Kepala Dinas Pendidikan dan Kebudayaan, Abdillah mengapresiasi festival yang digelar di halaman Kantor Kecamatan Bumi Makmur, Senin.

"Saya apresiasi kegiatan ini, karena digagas oleh para pemuda yang tergabung dalam organisasi Karang Taruna Pasak Banua, Desa Handil Gayam," ucap Abdillah di Bumi Makmur, Kabupaten Tanah Laut.

Baca juga: Desa wisata Gampong Nusa Aceh promosi budaya, adat dan produk UMKM lewat festival

Abdillah mengatakan acara ini merupakan ajang pelestarian adat, tradisi, dan nilai-nilai luhur masyarakat Banjar.

Dia menyampaikan dukungan penuh Pemkab Tanah Laut terhadap kegiatan pelestarian budaya agar tidak pernah hilang seiring dengan perkembangan zaman.

"Budaya adalah identitas. Jika budaya hilang, hilang pula jati diri kita. Karena itu, generasi muda harus mencintai, mempelajari dan mempraktikkan budaya Banjar dalam kehidupan sehari-hari,” ujarnya.

Bukan itu saja, kegiatan ini tidak sekadar hiburan, tetapi juga momentum mempererat persaudaraan, meningkatkan kekompakan, dan membangkitkan rasa bangga sebagai warga Banjar.

Baca juga: Festival Skala Brak Di Lampung Barat

Dalam kesempatan tersebut, Abdillah juga menyoroti perubahan sosial akibat kemajuan teknologi yang membuat beberapa tradisi, seperti penggunaan tajak, wantilan dan kebiasaan mengatam, semakin jarang ditemukan.

Oleh karena itu, Abdillah mendorong pembentukan kelompok seni di tiap desa untuk menjaga eksistensi budaya agar dapat terpelihara dengan baik.

“Kalau sudah ada kelompok hadrah, habsyi atau kesenian lainnya, bentuk kepengurusan dan daftarkan ke Dinas Pendidikan agar bisa mendapatkan SKT. Dengan begitu, mereka bisa mengajukan bantuan hibah,” jelasnya.

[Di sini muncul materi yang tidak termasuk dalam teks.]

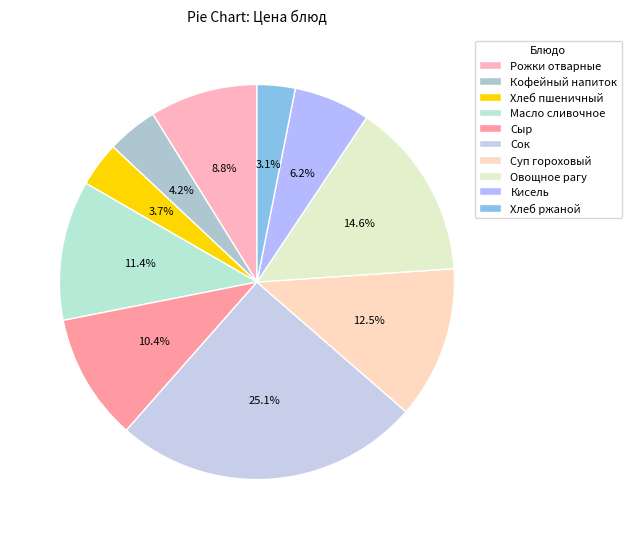

Is there any slice that represents more than half of the pie?

No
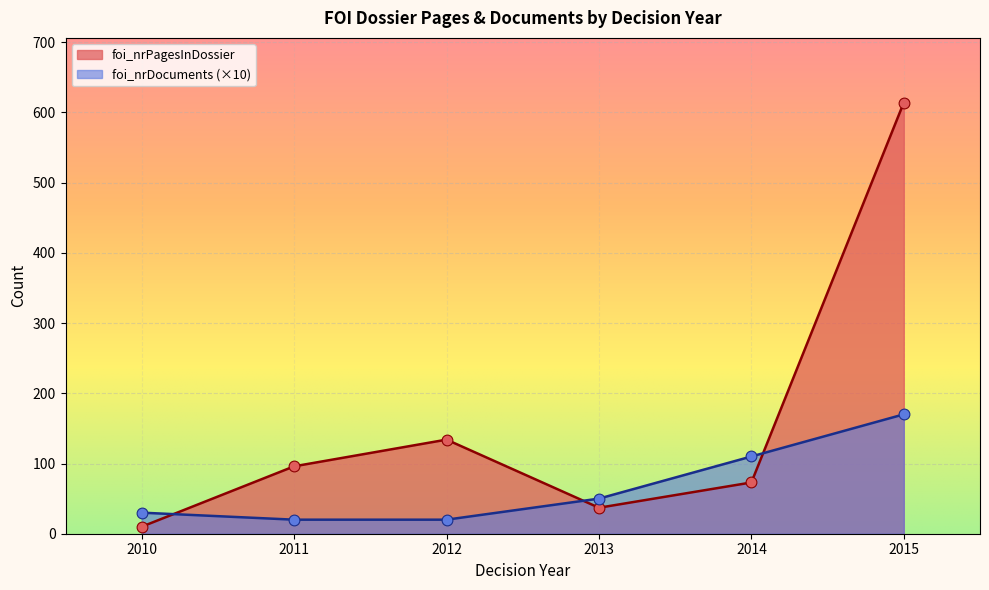

At which category is the sum across all series the highest?

2015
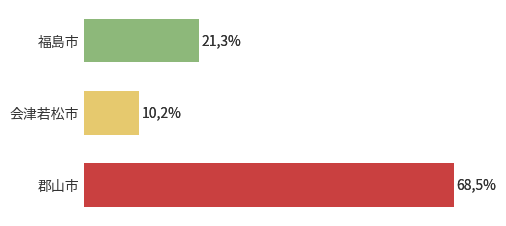

What is the difference between the maximum and minimum values?

58.3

Baca juga: Festival Bahasa dan Budaya Banjar 2023 suarakan kelestarian Pegunungan Meratus Kalsel

Pemerintah daerah, lanjutnya, siap memberi stimulan untuk kegiatan seni-budaya lokal, termasuk pengadaan peralatan.

Dia juga mengingatkan bahwa budaya Banjar memiliki kekayaan yang harus digali dan dikembangkan, sehingga mampu memperkuat ketahanan budaya bangsa di tengah keberagaman.

Festival Adat Budaya Banjar di Kecamatan Bumi Makmur berlangsung selama tiga hari pada 18-20 Agustus 2025, menampilkan berbagai pertunjukan seni dan tradisi khas Banjar seperti madihin, musik panting, dan silat bakuntau.